For as long as I can remember books have been my haven. The one place where I could escape my home life.
They’re were I discovered what a family should look like.
Where heroines could over come ANYTHING.
Where it didn’t matter what they looked like. If they were skinny or fat. Had straight hair or curly. Or what the color of their skin looked like.
It’s where I was able to mourn my infertility.
When blogging and shelfari came around I found a community. A community of readers who loved the same things I did. I finally found where I belonged.
I took pride in my site Heather’s Books, that became The Book Reading Gals. There was a new post everyday. We had fun things we hosted, we spotlighted series, and did Sunday Snippets.

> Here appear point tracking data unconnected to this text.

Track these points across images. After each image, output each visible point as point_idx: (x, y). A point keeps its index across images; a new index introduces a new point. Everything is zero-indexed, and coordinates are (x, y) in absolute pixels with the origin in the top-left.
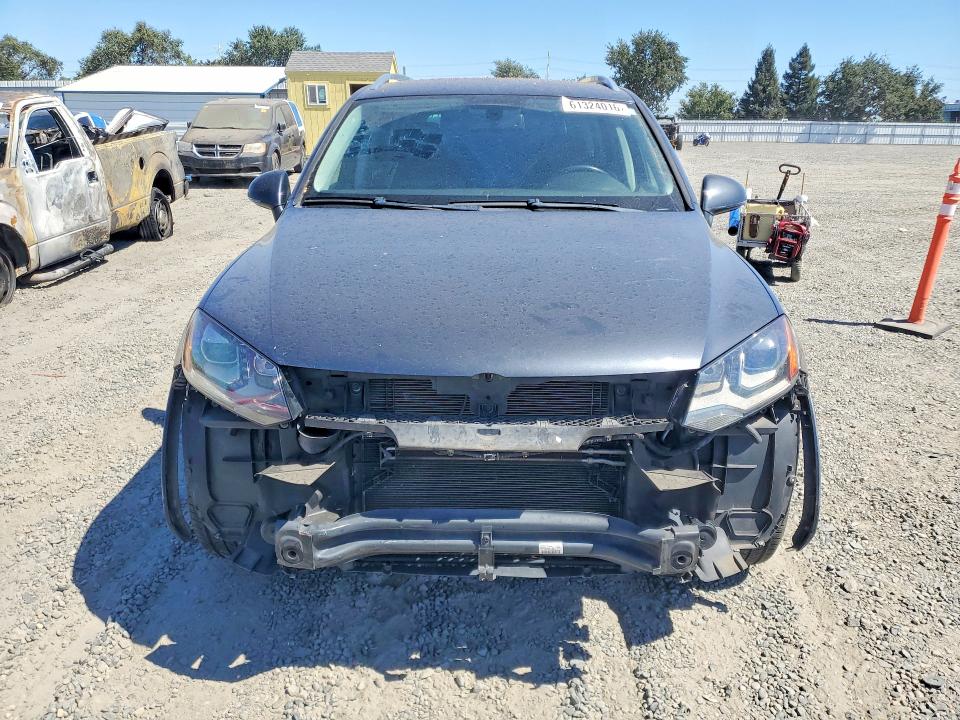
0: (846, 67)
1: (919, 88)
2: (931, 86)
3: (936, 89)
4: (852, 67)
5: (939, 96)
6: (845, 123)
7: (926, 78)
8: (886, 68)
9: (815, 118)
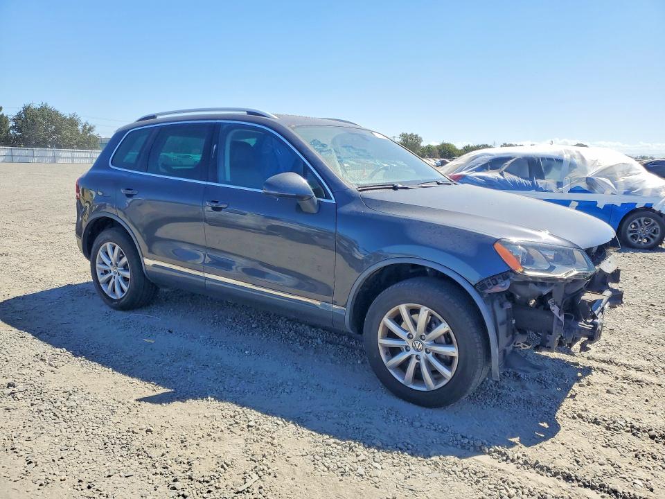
0: (27, 109)
1: (80, 127)
2: (88, 127)
3: (90, 129)
4: (32, 111)
5: (95, 133)
6: (38, 149)
7: (83, 121)
8: (56, 113)
9: (13, 145)
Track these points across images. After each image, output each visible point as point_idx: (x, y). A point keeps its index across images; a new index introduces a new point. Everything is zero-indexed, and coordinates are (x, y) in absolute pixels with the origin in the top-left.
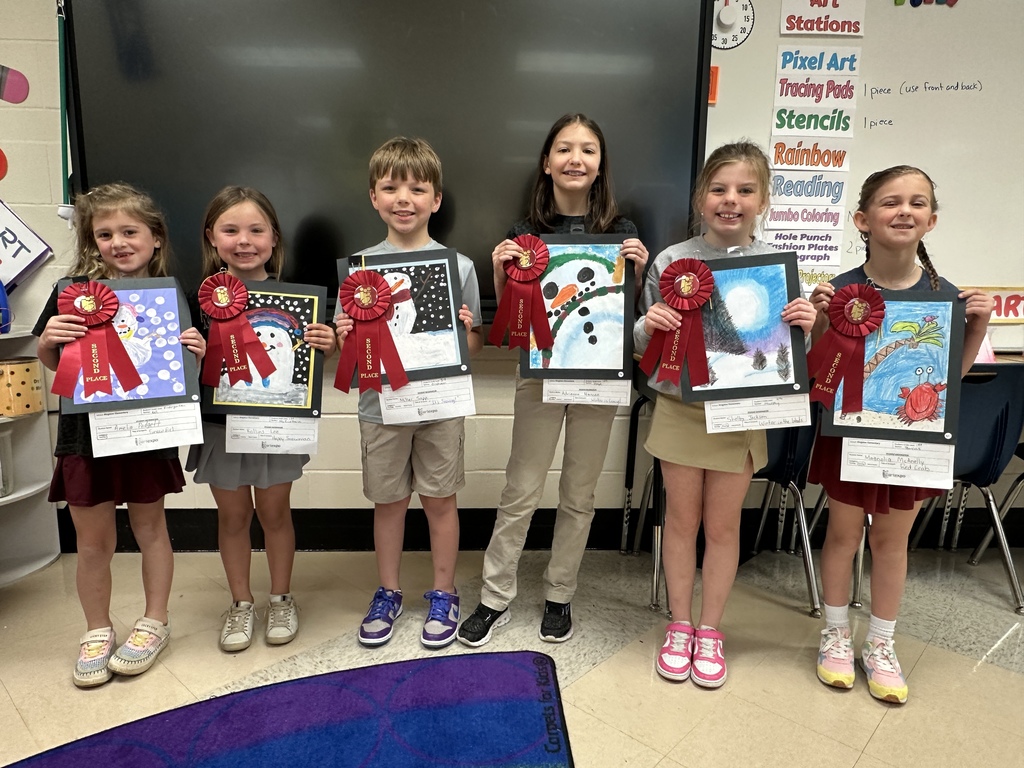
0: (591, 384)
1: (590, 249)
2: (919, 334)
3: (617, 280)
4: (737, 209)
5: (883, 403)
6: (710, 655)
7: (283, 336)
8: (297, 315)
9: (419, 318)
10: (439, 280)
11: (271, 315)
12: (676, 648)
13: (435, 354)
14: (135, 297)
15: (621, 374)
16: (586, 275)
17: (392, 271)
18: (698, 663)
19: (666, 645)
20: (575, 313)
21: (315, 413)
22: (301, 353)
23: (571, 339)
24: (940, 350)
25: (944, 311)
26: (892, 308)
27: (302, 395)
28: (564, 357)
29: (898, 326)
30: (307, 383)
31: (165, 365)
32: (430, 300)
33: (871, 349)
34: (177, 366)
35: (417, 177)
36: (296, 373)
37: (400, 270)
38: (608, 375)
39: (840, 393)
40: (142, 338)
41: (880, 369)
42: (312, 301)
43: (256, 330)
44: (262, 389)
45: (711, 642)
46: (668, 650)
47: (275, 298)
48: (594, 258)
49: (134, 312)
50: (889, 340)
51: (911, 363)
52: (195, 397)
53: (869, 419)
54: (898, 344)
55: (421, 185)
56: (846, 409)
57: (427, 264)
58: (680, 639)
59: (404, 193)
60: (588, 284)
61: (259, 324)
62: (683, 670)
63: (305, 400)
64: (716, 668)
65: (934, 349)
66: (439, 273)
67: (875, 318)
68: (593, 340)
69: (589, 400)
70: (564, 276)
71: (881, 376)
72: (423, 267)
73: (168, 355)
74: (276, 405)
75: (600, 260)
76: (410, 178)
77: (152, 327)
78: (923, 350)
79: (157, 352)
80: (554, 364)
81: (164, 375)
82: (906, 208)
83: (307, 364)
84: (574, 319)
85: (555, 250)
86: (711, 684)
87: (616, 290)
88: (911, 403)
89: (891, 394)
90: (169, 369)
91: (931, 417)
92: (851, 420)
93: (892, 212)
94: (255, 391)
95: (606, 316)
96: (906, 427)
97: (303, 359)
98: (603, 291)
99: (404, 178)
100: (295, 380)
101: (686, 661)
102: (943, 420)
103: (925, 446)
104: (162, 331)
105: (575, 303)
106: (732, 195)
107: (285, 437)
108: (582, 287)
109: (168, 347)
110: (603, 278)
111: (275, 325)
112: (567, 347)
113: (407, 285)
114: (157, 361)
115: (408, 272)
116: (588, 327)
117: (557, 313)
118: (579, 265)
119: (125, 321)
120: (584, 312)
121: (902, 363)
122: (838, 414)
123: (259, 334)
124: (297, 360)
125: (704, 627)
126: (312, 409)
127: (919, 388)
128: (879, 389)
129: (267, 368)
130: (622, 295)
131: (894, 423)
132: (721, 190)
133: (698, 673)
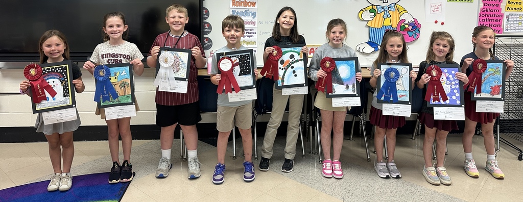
0: (296, 88)
1: (292, 49)
2: (495, 72)
3: (301, 57)
4: (339, 38)
5: (486, 91)
6: (338, 169)
7: (57, 81)
8: (61, 73)
9: (241, 71)
10: (247, 59)
11: (52, 75)
12: (328, 168)
13: (246, 82)
14: (446, 70)
15: (305, 85)
16: (292, 56)
17: (233, 57)
18: (335, 172)
19: (324, 167)
20: (290, 68)
21: (74, 106)
22: (65, 86)
23: (289, 76)
24: (500, 76)
25: (501, 65)
26: (489, 65)
27: (68, 100)
28: (288, 81)
29: (490, 70)
30: (69, 96)
31: (454, 94)
32: (244, 65)
33: (483, 76)
34: (458, 95)
35: (237, 27)
36: (64, 93)
37: (235, 56)
38: (301, 85)
39: (476, 88)
40: (448, 84)
41: (485, 81)
42: (66, 67)
43: (47, 81)
44: (53, 101)
45: (338, 165)
46: (325, 169)
47: (52, 68)
48: (294, 51)
49: (446, 75)
50: (488, 74)
51: (493, 80)
52: (463, 106)
53: (483, 95)
54: (490, 75)
55: (238, 29)
56: (477, 93)
57: (244, 54)
58: (328, 165)
59: (233, 32)
60: (293, 59)
61: (48, 79)
62: (331, 174)
63: (69, 101)
64: (340, 173)
65: (499, 76)
66: (247, 57)
67: (485, 67)
68: (296, 76)
69: (296, 93)
70: (286, 57)
71: (486, 83)
72: (243, 55)
73: (455, 91)
74: (59, 106)
75: (296, 52)
76: (235, 28)
77: (450, 81)
78: (496, 76)
79: (452, 90)
80: (285, 84)
81: (454, 97)
82: (489, 39)
83: (68, 89)
84: (290, 70)
85: (283, 50)
86: (340, 177)
87: (301, 60)
88: (493, 90)
89: (488, 89)
90: (455, 96)
91: (498, 94)
92: (478, 96)
93: (484, 39)
94: (51, 103)
95: (298, 68)
96: (492, 97)
97: (66, 88)
98: (297, 61)
99: (233, 28)
100: (65, 96)
101: (331, 171)
102: (501, 95)
103: (497, 102)
104: (453, 83)
105: (289, 65)
106: (338, 34)
107: (64, 116)
108: (291, 60)
109: (455, 88)
110: (297, 57)
111: (54, 78)
112: (288, 78)
113: (238, 61)
114: (452, 93)
115: (238, 57)
116: (294, 72)
117: (285, 68)
118: (290, 54)
119: (443, 78)
120: (292, 67)
121: (491, 80)
122: (475, 94)
123: (49, 82)
124: (64, 89)
125: (335, 161)
126: (73, 105)
127: (495, 86)
128: (485, 87)
129: (53, 94)
130: (303, 61)
131: (489, 96)
132: (334, 33)
133: (335, 174)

I don’t know when it happened, but I began to lose my joy in reading and talking about books. I still read, only this time I kept my opinions to myself. I stopped reviewing almost entirely.
Because I honestly felt like what I thought didn’t matter because I didn’t like the popular books. I wasn’t falling all over the authors that everyone else was. And because I wasn’t my opinion didn’t matter.
Then the conversations started about how we needed to not read the books that were written during a different time. Because they were problomatic. We started judging these authors and books with a modern lens. We judged these authors and their books by today’s standards. Completely forgetting that the world they were writing in was completely different.
We ignored the amazing contributions the made to the industry.
And I couldn’t get behind that. So I stopped. I stopped talking about books. I stopped engaging online. I would skim. But I very rarely engaged in book talk.
Then 2020 happened.
There was so much anger.
Negativity.
Yes there was some good. A lot of it.
And there were I’m sure some really good books that came out last year. I didn’t read them though. I think I read maybe 10 new books. And those were by authors on my keeper shelves.
I take that back. I did discover 2 new authors and I read their entire back list.
But every other book I read was a reread of comfort.
And slowly I found my joy in reading again. My raison d’ etre.
I’ve remembered that I don’t read to please other people. I’ve remembered why I loved to talk about these books. Because they resonated with me. I connected with them in some way.
So while I may not read the hot new author, or jump on the latest bandwagon, I will start sharing about the books I’m reading.
As we go into 2021 I hope that we can all find our joy in reading, or whatever it is that makes us happy.